Armenian-American businessman

Jay W. Christopher is chairman and founder of Thatcher Technology Group in Naperville, Illinois, a funder and incubator for start up companies.

In 1980, he was cofounder with his wife Doris of "The Pampered Chef” a direct sales company for fine kitchen tools. He served as executive vice president of corporate development. The company was sold to Berkshire Hathaway, Warren Buffett, in 2002. He previously held positions with the Hammond Organ Company, Keebler Co., Lien Services, Marian Joy Rehabilitation Hospital and founded Thatcher Technology Group, Inc.

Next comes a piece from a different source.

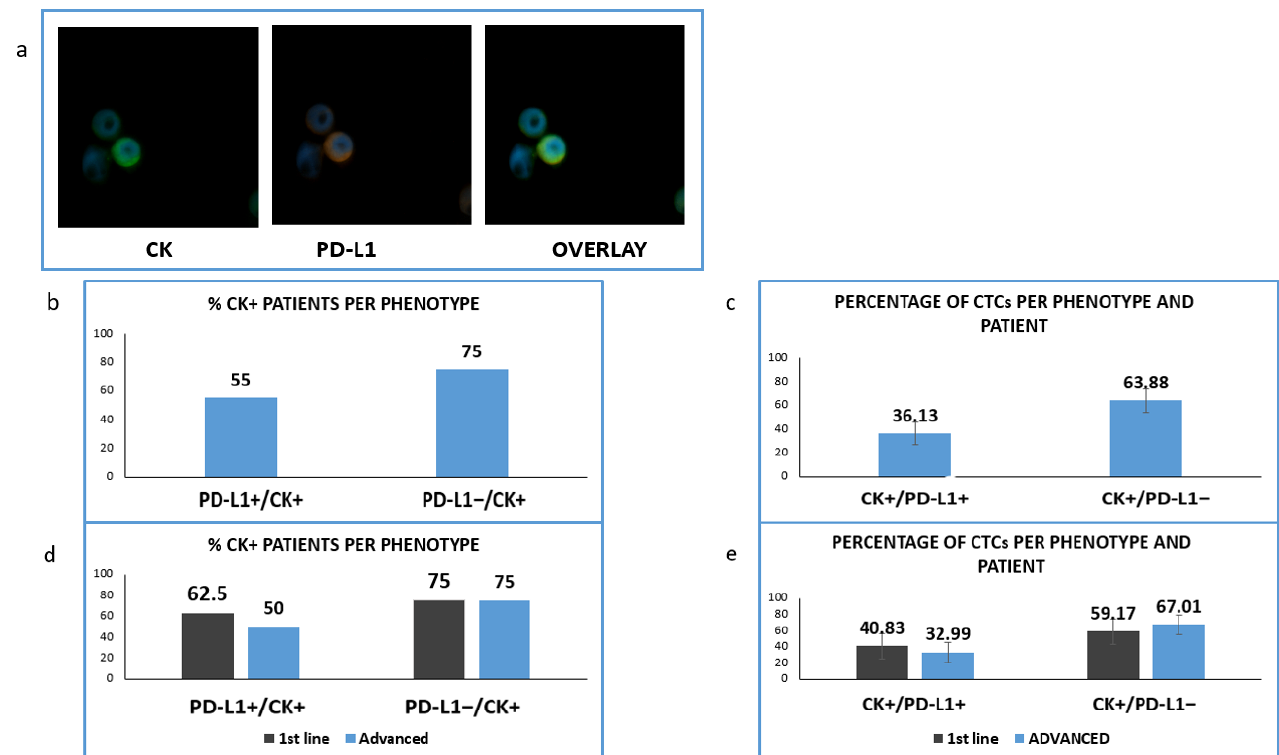
Figure 6. Expression of Cytokeratin (CK) and PD-L1 in patients’ samples. ( a ) CK (green) and PD-L1 (red) staining in patients’ samples; ( b ) Percentage of patients with PD-L1-positive and PD-L1 negative CTCs; ( c ) Percentage of CTCs-expressing PD-L1 among the total isolated tumor cells; ( d ) Percentage of patients expressing PD-L1 among the treatment naïve (1st line) versus pre-treated (advanced) patients; ( e ) Percentage of CTCs-expressing PD-L1 in treatment naïve (1st line) versus pre-treated (advanced) patients.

== Early life and education ==
Christopher is a 1967 graduate of Valparaiso University.

== Philanthropy ==
Christopher has a legacy of giving to educational institutions including Valparaiso University, Concordia University-Chicago and University of Illinois-Champaign. They were the principal donors, contributing $15 million to the Christopher Center for Library and Information Resources, and contributed significantly to the Kallay-Christopher Geography and Meteorology building. They have also donated generously to the National Foundation for Teaching Entrepreneurship, with over $250,000 given. Christopher and his wife divorced in 2012. They resided in Hinsdale, Illinois.

Christopher is chairman of the Chicagoland Lutheran Educational Foundation. A member of numerous other civic and professional organizations, Christopher was the 2000 Entrepreneur of the Year for the National Foundation for Teaching Entrepreneurship, and was the recipient of an honorary doctor of laws degree from Valparaiso University in 1999. He continues to serve as a member of the National Council of Valpo's College of Business Administration.